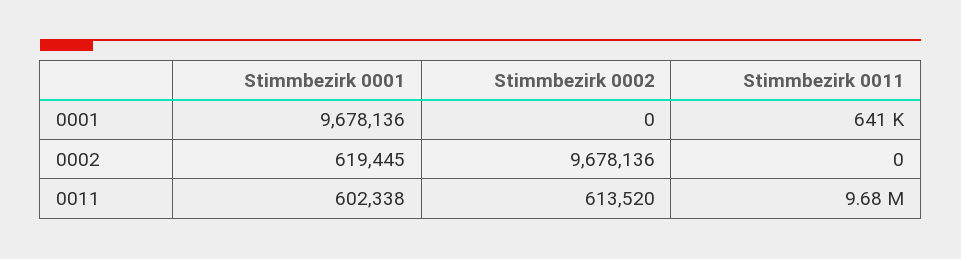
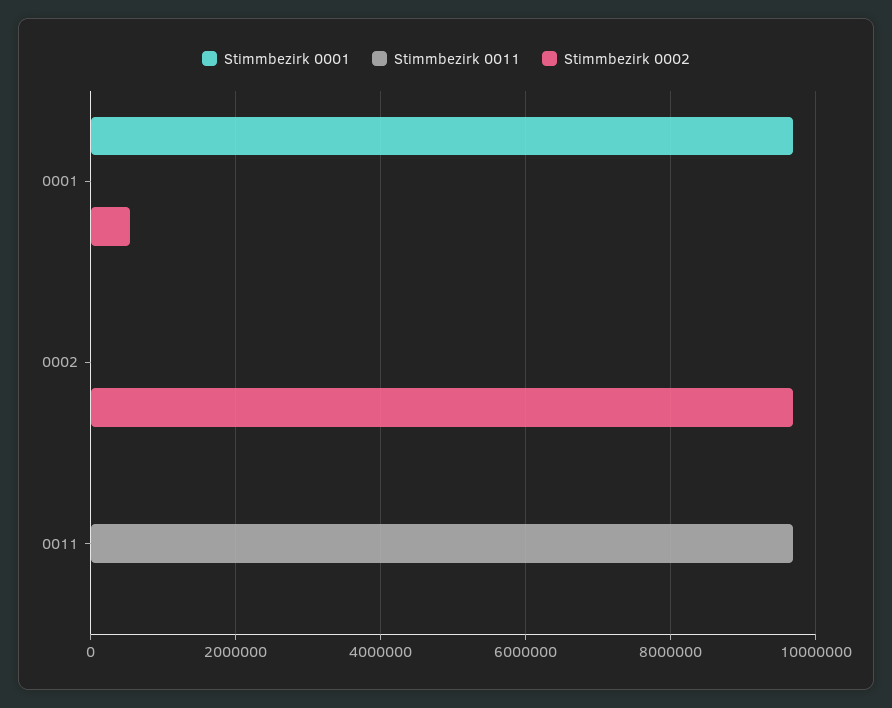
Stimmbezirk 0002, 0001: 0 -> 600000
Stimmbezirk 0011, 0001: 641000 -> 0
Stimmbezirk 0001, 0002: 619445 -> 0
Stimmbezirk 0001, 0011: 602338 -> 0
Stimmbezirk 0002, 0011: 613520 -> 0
· · ·
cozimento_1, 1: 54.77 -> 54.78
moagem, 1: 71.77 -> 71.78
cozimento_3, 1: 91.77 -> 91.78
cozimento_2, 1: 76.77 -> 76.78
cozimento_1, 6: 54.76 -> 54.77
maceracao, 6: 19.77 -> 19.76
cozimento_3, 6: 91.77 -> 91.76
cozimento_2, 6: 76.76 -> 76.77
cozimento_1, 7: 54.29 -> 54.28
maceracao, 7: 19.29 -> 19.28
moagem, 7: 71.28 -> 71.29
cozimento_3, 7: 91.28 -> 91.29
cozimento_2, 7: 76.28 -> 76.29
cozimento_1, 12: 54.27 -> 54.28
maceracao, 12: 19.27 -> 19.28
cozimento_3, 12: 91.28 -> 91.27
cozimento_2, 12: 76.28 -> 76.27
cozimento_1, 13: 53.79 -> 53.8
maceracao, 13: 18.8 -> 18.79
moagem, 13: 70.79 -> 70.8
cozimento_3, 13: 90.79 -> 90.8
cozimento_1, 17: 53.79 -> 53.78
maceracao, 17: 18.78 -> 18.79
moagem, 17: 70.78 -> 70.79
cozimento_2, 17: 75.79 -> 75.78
· · ·
**TASK ITEM**
Copy only this part of the entries above: the line with "maceracao, 6: 19.77 -> 19.76", the line with "cozimento_2, 17: 75.79 -> 75.78", and the lines between, all exactly as written.

**SOLVED PROBLEM**
maceracao, 6: 19.77 -> 19.76
cozimento_3, 6: 91.77 -> 91.76
cozimento_2, 6: 76.76 -> 76.77
cozimento_1, 7: 54.29 -> 54.28
maceracao, 7: 19.29 -> 19.28
moagem, 7: 71.28 -> 71.29
cozimento_3, 7: 91.28 -> 91.29
cozimento_2, 7: 76.28 -> 76.29
cozimento_1, 12: 54.27 -> 54.28
maceracao, 12: 19.27 -> 19.28
cozimento_3, 12: 91.28 -> 91.27
cozimento_2, 12: 76.28 -> 76.27
cozimento_1, 13: 53.79 -> 53.8
maceracao, 13: 18.8 -> 18.79
moagem, 13: 70.79 -> 70.8
cozimento_3, 13: 90.79 -> 90.8
cozimento_1, 17: 53.79 -> 53.78
maceracao, 17: 18.78 -> 18.79
moagem, 17: 70.78 -> 70.79
cozimento_2, 17: 75.79 -> 75.78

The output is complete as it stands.